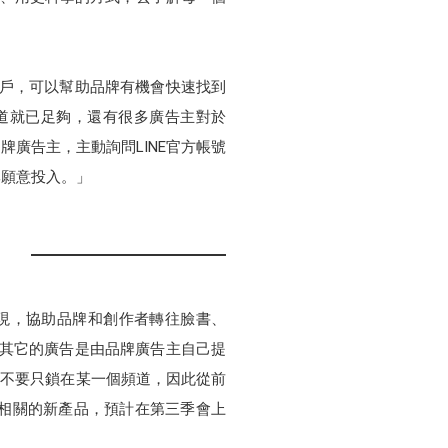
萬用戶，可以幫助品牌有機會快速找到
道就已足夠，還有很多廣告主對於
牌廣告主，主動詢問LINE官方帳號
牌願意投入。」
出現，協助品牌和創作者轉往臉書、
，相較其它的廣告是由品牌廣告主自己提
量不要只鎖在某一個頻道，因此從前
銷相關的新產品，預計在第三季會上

=====

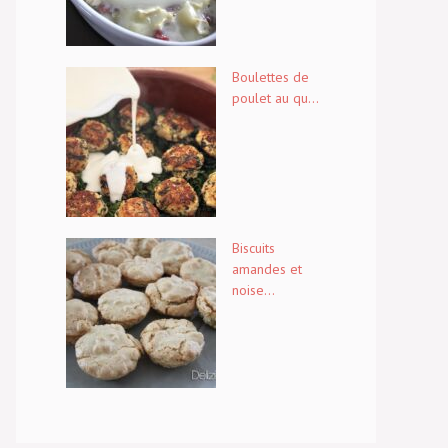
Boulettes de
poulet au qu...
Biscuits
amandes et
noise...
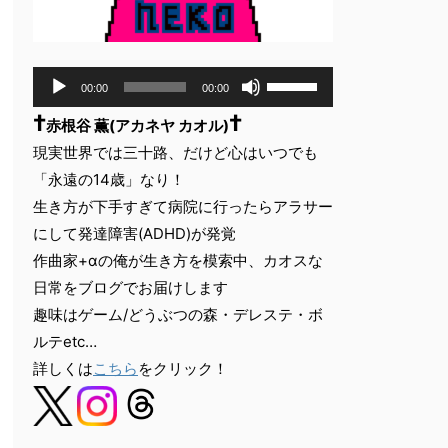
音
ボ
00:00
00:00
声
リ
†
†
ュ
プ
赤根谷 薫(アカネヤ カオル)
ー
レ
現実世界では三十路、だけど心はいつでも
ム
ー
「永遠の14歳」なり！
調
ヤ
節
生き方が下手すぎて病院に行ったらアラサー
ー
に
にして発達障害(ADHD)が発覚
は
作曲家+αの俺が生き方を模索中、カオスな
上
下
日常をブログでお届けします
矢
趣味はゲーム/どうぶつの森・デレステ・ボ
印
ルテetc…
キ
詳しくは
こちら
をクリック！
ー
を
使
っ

=====

ABOUT THIS TASK
Begin with the line that has "萬用戶，可以幫助品牌有機會快速找到" in the listing above and end after the line that has "銷相關的新產品，預計在第三季會上"; output those lines exactly.

RESULT FOR THIS TASK
萬用戶，可以幫助品牌有機會快速找到
道就已足夠，還有很多廣告主對於
牌廣告主，主動詢問LINE官方帳號
牌願意投入。」
出現，協助品牌和創作者轉往臉書、
，相較其它的廣告是由品牌廣告主自己提
量不要只鎖在某一個頻道，因此從前
銷相關的新產品，預計在第三季會上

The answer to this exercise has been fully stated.